Your copy should repeat each record below exactly and contain no images.

◆ Items from a data source
^^^^^^^^^^^^^^^^

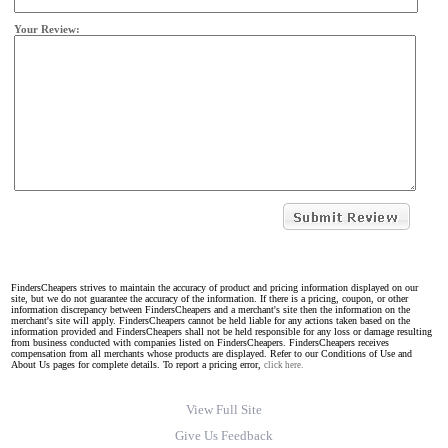
Your Review:
FindersCheapers strives to maintain the accuracy of product and pricing information displayed on our
site, but we do not guarantee the accuracy of the information. If there is a pricing, coupon, or other
information discrepancy between FindersCheapers and a merchant's site then the information on the
merchant's site will apply. FindersCheapers cannot be held liable for any actions taken based on the
information provided and FindersCheapers shall not be held responsible for any loss or damage resulting
from business conducted with companies listed on FindersCheapers. FindersCheapers receives
compensation from all merchants whose products are displayed. Refer to our Conditions of Use and
About Us pages for complete details. To report a pricing error,
click here.
View Full Site
Give Us Feedback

^^^^^^^^^^^^^^^^

◆ Result of this exercise
Your Review:
FindersCheapers strives to maintain the accuracy of product and pricing information displayed on our
site, but we do not guarantee the accuracy of the information. If there is a pricing, coupon, or other
information discrepancy between FindersCheapers and a merchant's site then the information on the
merchant's site will apply. FindersCheapers cannot be held liable for any actions taken based on the
information provided and FindersCheapers shall not be held responsible for any loss or damage resulting
from business conducted with companies listed on FindersCheapers. FindersCheapers receives
compensation from all merchants whose products are displayed. Refer to our Conditions of Use and
About Us pages for complete details. To report a pricing error,
click here.
View Full Site
Give Us Feedback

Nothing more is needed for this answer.